Tasks to carry out:
1. In the dictionary article's abstract, which dictionary was the Interactive Arabic Dictionary initially based on?
2. Retype the geolocation listing starting at the line that contains "latitude: -32.9239" and stopping after the listing's last line. Leave the pictures out of your answer.

-- begin Extract provided --

The Interactive Arabic Dictionary: Another Collaboratively Constructed Language Resource

Ghaida Rebdawi, Said Desouki, Nada Ghneim

  Open Access OPEN ACCESS  Peer Reviewed PEER-REVIEWED

The Interactive Arabic Dictionary: Another Collaboratively Constructed Language Resource

Ghaida Rebdawi1,, Said Desouki1, Nada Ghneim1

1Computer Science Department, HIAST (Higher Institute for Applied Sciences and Technology), Damascus, Syria

Abstract

Dictionaries are very essential resources that almost all Natural Language Processing (NLP) applications use. Since language is constantly evolving, new words or new meanings to current words continuously appear. In order to keep a dictionary up-to-date, an enrichment process is needed to incorporate new vocabularies. In the last decade, a new approach of resources construction has emerged based on the collaboration between different users on the Web. In this paper, we present the Interactive Arabic Dictionary (IAD): a monolingual web-based dictionary. Initially based on the “Almuajam Alwasseet” dictionary, IAD provides the different meanings of Arabic words, with specific morphological and syntactical information, in addition to other related information such as example sentences, multimedia illustrations, associated words, semantic domains, expressions, linguistic avails, common mistakes. Authorized users can collaboratively enrich the content of the dictionary through the use of a “controlled process” to add or modify entries, meanings, or any kind of detailed information related to them. This “controlled process” consists of a suggestion-validation procedure in order to maintain the integrity of the dictionary. This enrichment process will expand the dictionary content, allowing its future exploitation in high level NLP applications.

At a glance: Figures

Cite this article:

  • Rebdawi, Ghaida, Said Desouki, and Nada Ghneim. "The Interactive Arabic Dictionary: Another Collaboratively Constructed Language Resource." Journal of Computer Sciences and Applications 1.2 (2013): 17-22.
  • Rebdawi, G. , Desouki, S. , & Ghneim, N. (2013). The Interactive Arabic Dictionary: Another Collaboratively Constructed Language Resource. Journal of Computer Sciences and Applications, 1(2), 17-22.
  • Rebdawi, Ghaida, Said Desouki, and Nada Ghneim. "The Interactive Arabic Dictionary: Another Collaboratively Constructed Language Resource." Journal of Computer Sciences and Applications 1, no. 2 (2013): 17-22.

Import into BibTeX Import into EndNote Import into RefMan Import into RefWorks

1. Introduction

Semantic lexical resources are very important for various Natural Language Processing (NLP) applications. However, such comprehensive and trustworthy resources are rare, and not often freely available. The cost of constructing these resources manually is very high, and building them automatically requires exhaustive validation by experts.

-- end Extract provided --
-- begin Material shown --

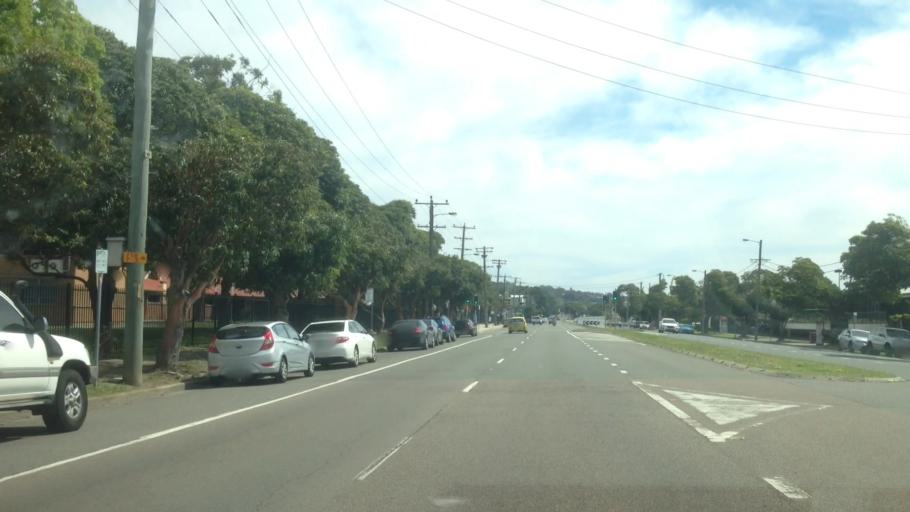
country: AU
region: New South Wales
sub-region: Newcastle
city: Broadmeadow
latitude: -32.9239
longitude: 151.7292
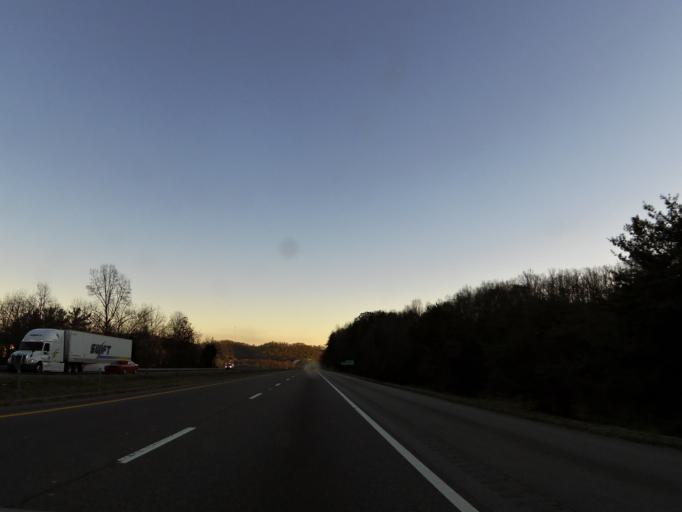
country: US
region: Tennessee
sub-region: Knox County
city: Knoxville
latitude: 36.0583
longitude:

-- end Material shown --

Responses to the tasks:
1. The “Almuajam Alwasseet” dictionary.

2.
latitude: -32.9239
longitude: 151.7292
country: US
region: Tennessee
sub-region: Knox County
city: Knoxville
latitude: 36.0583
longitude:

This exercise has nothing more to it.